The head of the Union of BC Indian Chiefs said that selling BC's coast and rivers is not the way Premier Clark should be fighting against Alberta's oil agenda. Grand Chief Stewart Phillip of the Union of BC Indian Chiefs spoke at a press conference today with leaders from BC's municipal and environmental groups.
"Well, look who just caught up. Premier Clark is right that we need to stand up to Alberta's aggressive oil agenda, but selling our coasts and rivers out from under us is not the way to do it," Phillip said in a release.
"First Nations right across BC have vowed we will never allow Enbridge's pipeline and tankers, and non-Natives are united with us in a growing groundswell of unity to protect all of us from oil spills." Premier Clark should take "decisive action" in opposing heavy oil pipeline and tanker projects, he said.
Phillip was joined by former federal Minister of the Environment David Anderson and Prince Rupert City Councillor Jennifer Rice. They called for the rejection of Enbridge Inc.'s Northern Gateway pipeline and tanker proposal following a US-Canada Enbridge pipeline oil leak of over 1,200 barrels (more than 190,000 litres) in Wisconsin over the weekend.
The Northern Gateway is a 1,177 km dual pipeline project transporting 525,000 barrels of heavy oil per day between Edmonton, AB to Kitimat, BC. The project is a proposal from Calgary-based Enbridge Inc., a company specializing in crude oil and liquids pipelines, natural gas transportation and distribution, and green energy.
Over 100 First Nations have banned tar sands pipelines and tankers from their traditional territories.
No amount of money can protect coast, cover damage of oil spill, says former federal environment minister
"Protecting our salmon streams and our ocean coast from oil spills is not negotiable," said former BC Liberal Leader and former federal Minister of the Environment David Anderson. "No amount of money can protect our coast, and no amount of money can repair the damage of a spill of heavy Alberta crude oil...Premier Clark should make that clear to the Alberta and federal governments, and then move on to negotiating a Canadian National Energy Strategy based not on increasing production and consumption, but on the fundamental need to reduce greenhouse gas emissions from all Canadian sources."
Anderson cited Enbridge's poor record on environmental and worker safety as the main reason to reject the Northern Gateway project.

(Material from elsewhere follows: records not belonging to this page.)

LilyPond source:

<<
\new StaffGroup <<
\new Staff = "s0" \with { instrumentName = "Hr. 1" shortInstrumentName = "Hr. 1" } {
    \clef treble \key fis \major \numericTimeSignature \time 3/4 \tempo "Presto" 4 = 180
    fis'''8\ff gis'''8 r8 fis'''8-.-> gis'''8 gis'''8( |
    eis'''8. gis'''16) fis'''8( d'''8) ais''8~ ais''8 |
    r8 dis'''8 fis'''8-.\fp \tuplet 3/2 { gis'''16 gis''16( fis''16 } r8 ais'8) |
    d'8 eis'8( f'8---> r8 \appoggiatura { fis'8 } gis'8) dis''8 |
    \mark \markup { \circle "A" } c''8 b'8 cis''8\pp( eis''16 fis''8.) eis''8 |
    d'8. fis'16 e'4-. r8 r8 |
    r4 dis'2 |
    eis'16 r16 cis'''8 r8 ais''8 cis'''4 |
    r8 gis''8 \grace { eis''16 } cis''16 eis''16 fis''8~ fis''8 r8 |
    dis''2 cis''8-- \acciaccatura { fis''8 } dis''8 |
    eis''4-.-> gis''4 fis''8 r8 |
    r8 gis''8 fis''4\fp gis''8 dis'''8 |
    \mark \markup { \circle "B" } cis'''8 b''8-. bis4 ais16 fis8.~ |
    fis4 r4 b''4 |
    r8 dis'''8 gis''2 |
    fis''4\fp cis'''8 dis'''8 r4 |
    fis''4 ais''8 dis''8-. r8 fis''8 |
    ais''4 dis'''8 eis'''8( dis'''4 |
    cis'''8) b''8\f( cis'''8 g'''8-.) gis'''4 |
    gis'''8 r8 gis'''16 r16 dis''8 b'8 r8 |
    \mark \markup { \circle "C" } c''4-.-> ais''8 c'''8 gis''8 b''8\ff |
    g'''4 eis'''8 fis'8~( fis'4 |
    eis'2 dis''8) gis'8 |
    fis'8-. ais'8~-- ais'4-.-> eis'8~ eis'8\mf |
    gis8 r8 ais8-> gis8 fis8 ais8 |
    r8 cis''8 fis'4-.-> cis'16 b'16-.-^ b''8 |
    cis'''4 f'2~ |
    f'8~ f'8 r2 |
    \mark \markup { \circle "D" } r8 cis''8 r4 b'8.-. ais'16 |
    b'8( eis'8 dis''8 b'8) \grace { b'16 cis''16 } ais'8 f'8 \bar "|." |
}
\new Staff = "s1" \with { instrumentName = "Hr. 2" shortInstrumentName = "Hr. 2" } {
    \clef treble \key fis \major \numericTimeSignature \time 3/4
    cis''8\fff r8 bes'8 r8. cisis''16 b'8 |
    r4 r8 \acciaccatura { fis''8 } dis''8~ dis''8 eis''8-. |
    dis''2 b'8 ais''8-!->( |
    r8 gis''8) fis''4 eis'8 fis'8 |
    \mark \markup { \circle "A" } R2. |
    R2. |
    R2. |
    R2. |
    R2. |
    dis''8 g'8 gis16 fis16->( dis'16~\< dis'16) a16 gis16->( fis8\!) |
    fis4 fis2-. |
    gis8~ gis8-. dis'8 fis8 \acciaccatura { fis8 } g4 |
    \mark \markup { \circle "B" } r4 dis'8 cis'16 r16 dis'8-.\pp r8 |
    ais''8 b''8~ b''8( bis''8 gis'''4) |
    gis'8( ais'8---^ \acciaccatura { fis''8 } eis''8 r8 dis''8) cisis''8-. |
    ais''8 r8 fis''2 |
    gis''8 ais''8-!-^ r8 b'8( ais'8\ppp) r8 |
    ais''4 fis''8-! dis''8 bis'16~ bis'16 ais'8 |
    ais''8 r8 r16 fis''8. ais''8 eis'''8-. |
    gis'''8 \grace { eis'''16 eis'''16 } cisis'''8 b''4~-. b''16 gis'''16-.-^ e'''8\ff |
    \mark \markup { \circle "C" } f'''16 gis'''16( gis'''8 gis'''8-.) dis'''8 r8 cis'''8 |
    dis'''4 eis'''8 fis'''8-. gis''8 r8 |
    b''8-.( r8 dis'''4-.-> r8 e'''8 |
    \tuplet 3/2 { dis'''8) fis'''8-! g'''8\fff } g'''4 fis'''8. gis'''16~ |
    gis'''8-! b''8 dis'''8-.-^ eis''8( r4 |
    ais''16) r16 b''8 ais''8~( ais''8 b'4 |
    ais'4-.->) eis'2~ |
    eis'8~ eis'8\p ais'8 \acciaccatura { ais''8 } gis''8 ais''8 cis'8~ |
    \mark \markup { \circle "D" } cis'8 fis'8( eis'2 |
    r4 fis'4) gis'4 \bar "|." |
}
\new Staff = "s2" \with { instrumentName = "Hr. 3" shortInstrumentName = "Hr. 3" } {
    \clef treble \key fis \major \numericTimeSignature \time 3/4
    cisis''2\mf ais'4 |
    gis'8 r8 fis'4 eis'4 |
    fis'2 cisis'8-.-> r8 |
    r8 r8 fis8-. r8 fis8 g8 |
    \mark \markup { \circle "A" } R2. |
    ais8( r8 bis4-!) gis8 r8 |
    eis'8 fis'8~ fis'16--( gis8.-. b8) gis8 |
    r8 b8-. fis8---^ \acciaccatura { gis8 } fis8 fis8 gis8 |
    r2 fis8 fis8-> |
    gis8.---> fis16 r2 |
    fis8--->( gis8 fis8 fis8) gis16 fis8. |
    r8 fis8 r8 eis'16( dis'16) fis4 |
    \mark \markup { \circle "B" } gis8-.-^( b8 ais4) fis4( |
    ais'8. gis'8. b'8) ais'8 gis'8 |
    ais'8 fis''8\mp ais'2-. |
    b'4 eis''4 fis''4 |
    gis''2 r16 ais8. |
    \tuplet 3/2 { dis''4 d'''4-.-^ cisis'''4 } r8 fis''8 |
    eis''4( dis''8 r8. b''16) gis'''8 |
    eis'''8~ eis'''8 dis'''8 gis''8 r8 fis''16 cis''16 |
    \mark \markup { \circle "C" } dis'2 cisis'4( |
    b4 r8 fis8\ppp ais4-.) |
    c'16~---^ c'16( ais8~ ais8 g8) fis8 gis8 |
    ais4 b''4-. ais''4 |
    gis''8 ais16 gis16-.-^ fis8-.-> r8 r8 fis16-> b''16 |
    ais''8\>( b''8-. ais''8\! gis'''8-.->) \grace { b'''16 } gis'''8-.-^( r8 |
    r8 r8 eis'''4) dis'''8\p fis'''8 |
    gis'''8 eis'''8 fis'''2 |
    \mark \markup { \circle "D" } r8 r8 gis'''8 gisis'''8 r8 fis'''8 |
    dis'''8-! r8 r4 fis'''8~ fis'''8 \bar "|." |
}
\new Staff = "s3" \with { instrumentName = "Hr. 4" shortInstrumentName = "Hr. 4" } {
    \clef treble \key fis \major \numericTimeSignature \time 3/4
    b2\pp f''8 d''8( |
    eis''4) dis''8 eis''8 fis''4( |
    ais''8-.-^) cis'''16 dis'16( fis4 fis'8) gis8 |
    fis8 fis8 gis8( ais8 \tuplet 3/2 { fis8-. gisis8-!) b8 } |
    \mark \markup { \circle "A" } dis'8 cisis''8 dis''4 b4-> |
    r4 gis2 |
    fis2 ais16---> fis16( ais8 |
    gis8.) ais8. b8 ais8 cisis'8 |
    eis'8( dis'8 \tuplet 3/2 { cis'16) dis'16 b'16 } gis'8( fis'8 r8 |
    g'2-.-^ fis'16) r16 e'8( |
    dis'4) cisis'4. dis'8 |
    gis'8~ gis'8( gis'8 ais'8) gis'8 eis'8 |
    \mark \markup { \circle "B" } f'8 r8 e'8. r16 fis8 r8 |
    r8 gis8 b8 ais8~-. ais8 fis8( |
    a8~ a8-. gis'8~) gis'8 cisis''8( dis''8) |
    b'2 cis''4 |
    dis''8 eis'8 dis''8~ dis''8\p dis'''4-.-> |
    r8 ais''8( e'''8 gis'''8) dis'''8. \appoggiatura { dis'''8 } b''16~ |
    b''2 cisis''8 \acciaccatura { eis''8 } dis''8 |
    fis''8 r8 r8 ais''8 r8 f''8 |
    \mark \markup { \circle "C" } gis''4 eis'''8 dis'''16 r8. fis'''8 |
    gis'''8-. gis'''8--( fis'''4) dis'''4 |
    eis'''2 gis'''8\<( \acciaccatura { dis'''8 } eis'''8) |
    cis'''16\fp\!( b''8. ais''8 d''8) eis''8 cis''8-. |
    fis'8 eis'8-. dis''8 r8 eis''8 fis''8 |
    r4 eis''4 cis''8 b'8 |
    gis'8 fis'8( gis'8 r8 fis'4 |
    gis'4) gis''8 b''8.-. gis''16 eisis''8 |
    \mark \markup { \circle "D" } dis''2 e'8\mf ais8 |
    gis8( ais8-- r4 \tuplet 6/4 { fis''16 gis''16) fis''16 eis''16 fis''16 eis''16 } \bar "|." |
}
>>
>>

The US National Transportation Safety Board released a scathing report in early July about Enbridge's handling of a 2010 oil spill in Michigan, calling the company's employees incompetent and stating that the company had a "deviant" culture around safety procedures.
In May and June there were three major heavy oil pipeline spills in Alberta, causing the government to admit that there were issues, and start a pipeline safety review.
Coast and communities are not for sale, says Prince Rupert city councillor
"British Columbians have made clear that our coast and our communities are not for sale," said Jennifer Rice, a city councillor in Prince Rupert. "Our issue isn't the money - it's about risking our fishing and tourism economies for oil tankers and pipelines."
The Prince Rupert city council, and other government bodies such as the City of Terrace, Town of Smithers and the Skeena Queen Charlotte Regional District, (which includes the communities on Haida Gwaii), have passed similar resolutions opposing the pipeline.
"The government's pipeline pre-conditions will not protect BC from oil spills, as evidenced by Enbridge's latest spill, just three days ago," said environmental lawyer Josh Paterson of the West Coast Environmental Law Association.
"As the premier has recognized, government pipeline and tanker safety requirements can't eliminate the risk of pipeline ruptures or ship accidents. That's why so many people in BC have said we won't accept oil tankers and pipelines under any conditions."